By Eshrat Waris, Director, Strategic Partnerships & Investments, British Asian Trust 

All over the world, climate projects start with big promises and end quietly when the funding runs out. The technology may work, the need may be real but if there is no solid way to earn money, the impact fades once the grant ends.

In Bangladesh, some climate enterprises are trying to break this pattern by building businesses where climate impact and income go hand in hand. This matters because climate finance is still limited and often short-term. Developed countries had promised to mobilise USD 100 billion a year; by 2021, they had reached around USD 89.6 billion, according to the Organisation for Economic Co-operation and Development (OECD), and much of it was delivered through time-limited projects.

Start-ups such as Deshifarmer, Nodes Digital, and BAU Silage are taking a different route: commercially sustainable solutions that continue operating through flood years, high inflation and political cycles, because customers see value worth paying for. 

That is where the British Asian Trust’s expertise in social finance becomes especially relevant. Social finance structures funding so it rewards results and helps effective ideas grow, often by blending philanthropic funding with investment capital, and using tools like outcomes-based funding, repayable finance and technical assistance to make early-stage ventures investable. Applied to climate, it can move solutions from pilot to scale. 
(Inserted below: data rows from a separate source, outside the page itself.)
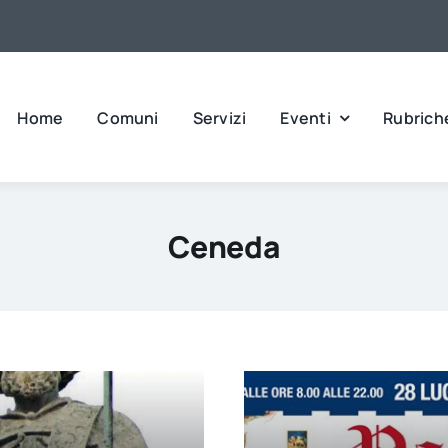
Home
Comuni
Servizi
Eventi
Rubrich
Ceneda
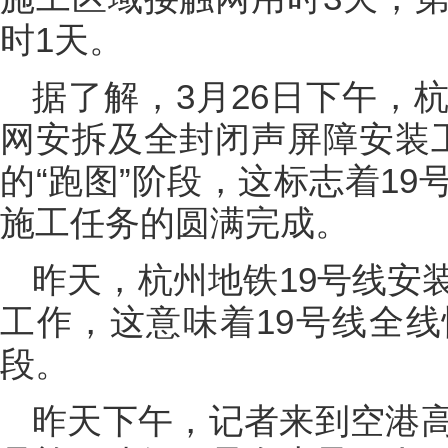
时1天。
据了解，3月26日下午，
网安拆及全封闭声屏障安装
的“跑图”阶段，这标志着1
施工任务的圆满完成。
昨天，杭州地铁19号线安
工作，这意味着19号线全
段。
昨天下午，记者来到空港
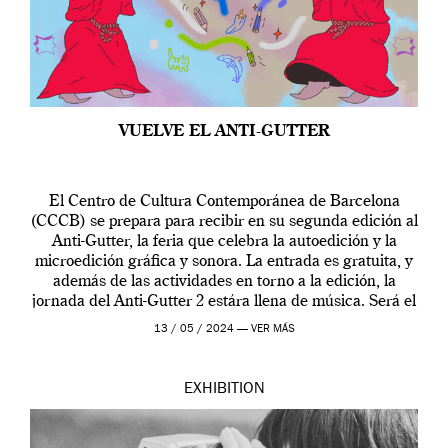
VUELVE EL ANTI-GUTTER
El Centro de Cultura Contemporánea de Barcelona
(CCCB) se prepara para recibir en su segunda edición al
Anti-Gutter, la feria que celebra la autoedición y la
microedición gráfica y sonora. La entrada es gratuita, y
además de las actividades en torno a la edición, la
jornada del Anti-Gutter 2 estára llena de música. Será el
[…]
13 / 05 / 2024 —
VER MÁS
EXHIBITION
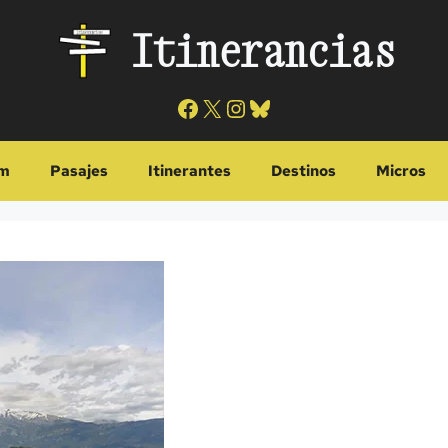
Itinerancias
Facebook
X
Instagram
Bluesky
m
Pasajes
Itinerantes
Destinos
Micros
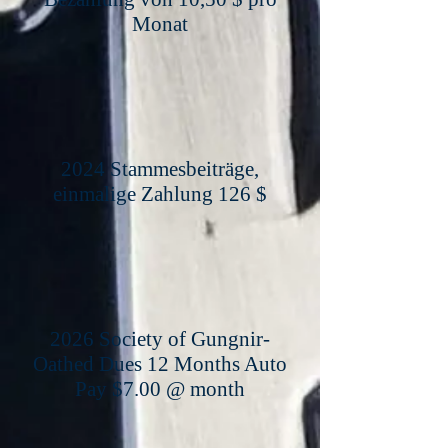
Monat
2024 Stammesbeiträge,
einmalige Zahlung 126 $
2026 Society of Gungnir-
Oathed Dues 12 Months Auto
Pay $7.00 @ month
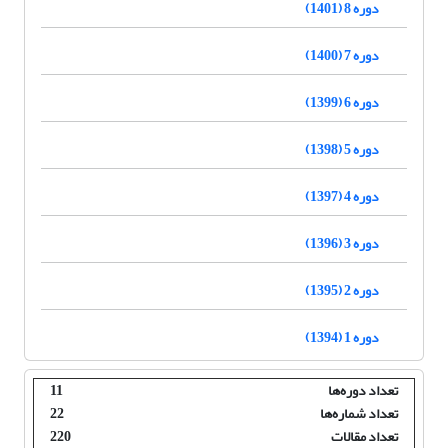
دوره 8 (1401)
دوره 7 (1400)
دوره 6 (1399)
دوره 5 (1398)
دوره 4 (1397)
دوره 3 (1396)
دوره 2 (1395)
دوره 1 (1394)
تعداد دوره‌ها
11
تعداد شماره‌ها
22
تعداد مقالات
220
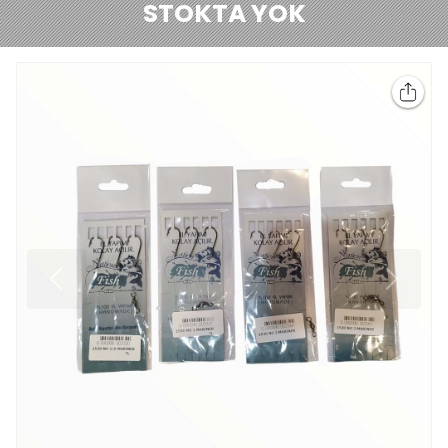
STOKTA YOK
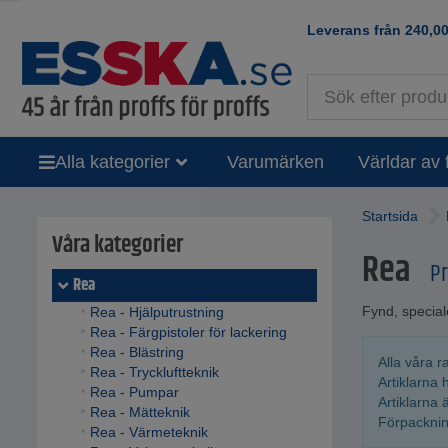
Leverans från
240,0
Alla kategorier
Varumärken
Världar av 
Startsida
Våra kategorier
Rea
Pr
Rea
Fynd, special
Rea - Hjälputrustning
Rea - Färgpistoler för lackering
Rea - Blästring
Alla våra r
Rea - Tryckluftteknik
Artiklarna h
Rea - Pumpar
Artiklarna 
Rea - Mätteknik
Förpackning
Rea - Värmeteknik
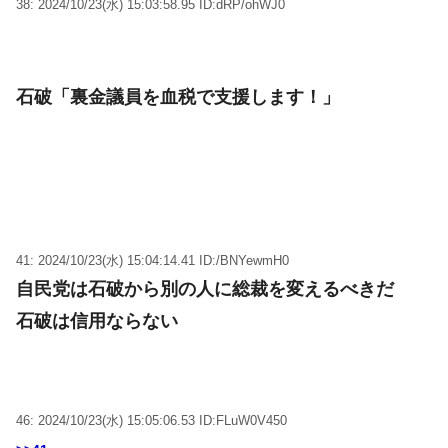
38: 2024/10/23(水) 15:03:58.95 ID:dRP/ohWJ0
石破「裏金議員を血税で支援します！」
41: 2024/10/23(水) 15:04:14.41 ID:/BNYewmH0
自民党は石破から別の人に総裁を変えるべきだ
石破は信用ならない
46: 2024/10/23(水) 15:05:06.53 ID:FLuW0V450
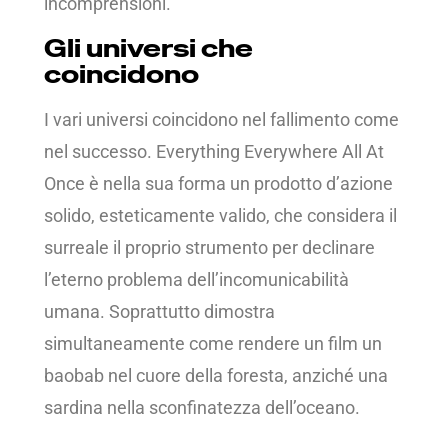
incomprensioni.
Gli universi che
coincidono
I vari universi coincidono nel fallimento come
nel successo. Everything Everywhere All At
Once è nella sua forma un prodotto d’azione
solido, esteticamente valido, che considera il
surreale il proprio strumento per declinare
l’eterno problema dell’incomunicabilità
umana. Soprattutto dimostra
simultaneamente come rendere un film un
baobab nel cuore della foresta, anziché una
sardina nella sconfinatezza dell’oceano.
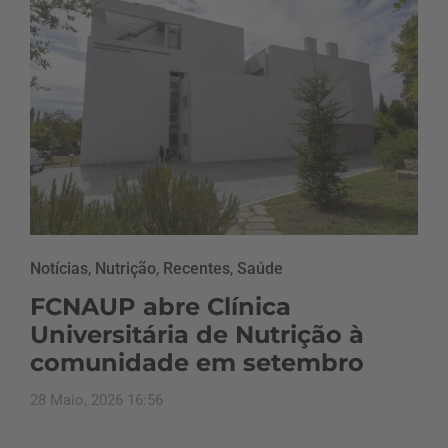
Notícias
,
Nutrição
,
Recentes
,
Saúde
FCNAUP abre Clínica
Universitária de Nutrição à
comunidade em setembro
28 Maio, 2026 16:56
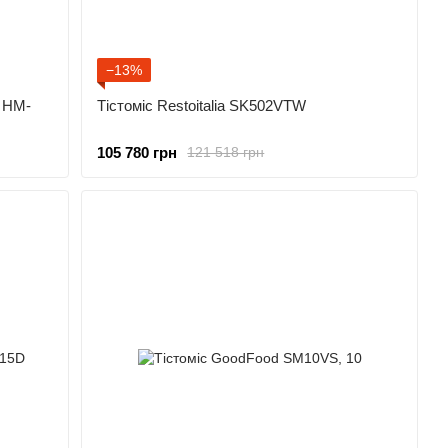
−13%
 HM-
Тістоміс Restoitalia SK502VTW
105 780 грн
121 518 грн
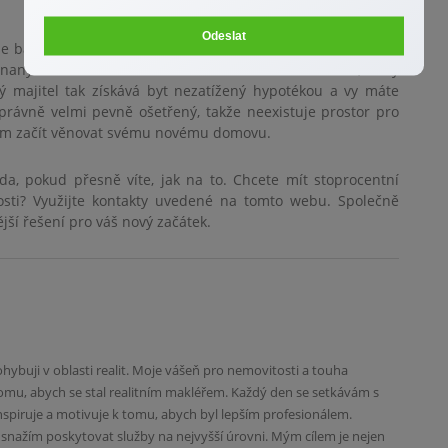
Odeslat
še banka obdrží dlužnou částku, vydá takzvanou kvitanci. Je
vnaný. Tento dokument se doručí na katastrální úřad, který
 majitel tak získává byt nezatížený hypotékou a vy máte
právně velmi pevně ošetřený, takže neexistuje prostor pro
em začít věnovat svému novému domovu.
a, pokud přesně víte, jak na to. Chcete mít stoprocentní
tosti? Využijte kontakty uvedené na tomto webu. Společně
ší řešení pro váš nový začátek.
 pohybuji v oblasti realit. Moje vášeň pro nemovitosti a touha
omu, abych se stal realitním makléřem. Každý den se setkávám s
nspiruje a motivuje k tomu, abych byl lepším profesionálem.
e snažím poskytovat služby na nejvyšší úrovni. Mým cílem je nejen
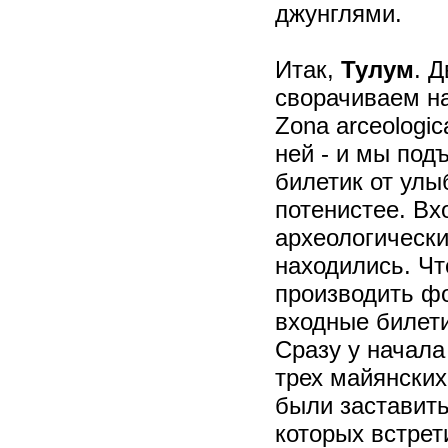
джунглями.
Итак,
Тулум
. 
сворачиваем на
Zona arceologic
ней - и мы под
билетик от улы
потенистее. Вхо
археологически
находились. Чт
производить фо
входные билети
Сразу у начала
трех майянски
были заставить
которых встрет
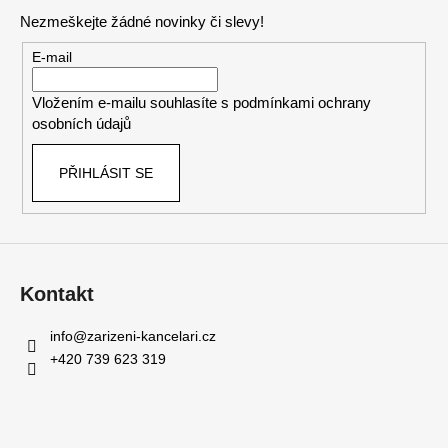
p
Nezmeškejte žádné novinky či slevy!
a
t
E-mail
í
Vložením e-mailu souhlasíte s
podmínkami ochrany
osobních údajů
PŘIHLÁSIT SE
Kontakt
info
@
zarizeni-kancelari.cz
+420 739 623 319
Deshifarmer: Less waste, more income 

Deshifarmer focuses on what happens after harvest. In many places, fruits and vegetables rot in fields, at collection points and on the road; globally, the Food and Agriculture Organization of the United Nations (FAO) estimates about 14% of food is lost between harvest and retail.Deshifarmer connects farmers to markets through an integrated “seed to market” model: 

  • It supports contract farming, providing farmers with better seeds, advice and a guaranteed buyer. 
  • It uses technology to plan harvesting, transport and sales. 
  • It builds a network of local microentrepreneurs to coordinate everything on the ground. In its targeted areas, food waste has fallen to about 5% and farmer incomes have risen by at least 25%.  Emissions drop because less food is being wasted. 

Revenue comes from input sales, produce sales and service contracts; the climate impact is inseparable from the commercial model. 
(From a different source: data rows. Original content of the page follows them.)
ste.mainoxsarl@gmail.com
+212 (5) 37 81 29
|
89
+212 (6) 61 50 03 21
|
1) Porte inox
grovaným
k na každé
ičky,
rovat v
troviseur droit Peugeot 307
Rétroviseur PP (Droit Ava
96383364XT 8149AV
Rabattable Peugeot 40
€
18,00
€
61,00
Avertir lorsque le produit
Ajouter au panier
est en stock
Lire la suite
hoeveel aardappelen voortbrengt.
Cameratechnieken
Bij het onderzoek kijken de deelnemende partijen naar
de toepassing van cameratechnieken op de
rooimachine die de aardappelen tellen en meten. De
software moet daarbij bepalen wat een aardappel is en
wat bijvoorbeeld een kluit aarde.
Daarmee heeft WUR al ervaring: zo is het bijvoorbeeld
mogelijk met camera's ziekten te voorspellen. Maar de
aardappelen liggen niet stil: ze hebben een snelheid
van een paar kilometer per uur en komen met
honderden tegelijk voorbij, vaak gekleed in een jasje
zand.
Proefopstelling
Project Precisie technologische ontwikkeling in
This is the kind of venture that social finance is designed to back. With the British Asian Trust’s support, models like Deshifarmer can strengthen their unit economics, sharpen their measurement of outcomes such as reduced loss rates and income gains, and become ready for financing that rewards performance, expanding into new districts without a new donor round every year. 

Nodes Digital Limited: Savings comes from little information 

Nodes Digital tackles a quieter form of waste: water. Its tool is deliberately simple, a length of PVC pipe fitted with a small sensor that measures the water level in a field and sends instant updates, so farmers know when to irrigate and when there is already enough. The model: 

-Cuts pumping costs by helping farmers apply the right amount of water and irrigate less often, while maintaining or improving yields. 

-Keeps digital records that evidence the environmental benefits and may open future carbon credit opportunities. 

-Let's several farmers in a community rent and share one unit, making it far cheaper than individual ownership.

Because the equipment earns its keep through rental and lower running costs, farmers adopt it on commercial grounds rather than as a subsidised trial. At scale, that same record-keeping positions them to benefit from environmental incentive and carbon markets as those mature.

BAU Silage: Simple ideas that last 

BAU Silage, developed out of Bangladesh Agricultural University, looks less high‑tech but matters just as much. It helps farmers preserve fodder as silage, so animals have good feed year round, an approach the FAO has long promoted to protect livestock from seasonal feed shortages. The model: 

  • Supports farmers to grow special fodder crops under guaranteed purchase contracts. 
  • Turns harvest into stored silage for livestock farms. 
  • Uses manure as fertiliser to close the loop. 

Farmers pay because their animals stay healthier and productive, even when floods or droughts hit. Combining technical assistance to strengthen production and distribution with repayable capital to fund working capital and inventory, this model can widen its reach while staying focused on smallholder realities. 

Why these initiatives matter 

Together these examples point to a bigger shift thinking: climate solutions that last tend to rest on a business model, not a donor project plan. That is the logic behind impact investing, where investors look for both financial returns and measurable social or environmental benefits, as described by the International Finance Corporation (IFC). With the British Asian Trust’s innovative finance expertise, structuring funding around outcomes and commercial viability, these ventures can move beyond pilots and scale what works.

Bangladesh is often framed as a climate victim. These enterprises highlight a country where practical, durable climate innovation is being built to survive in the real economy. They are built to stay.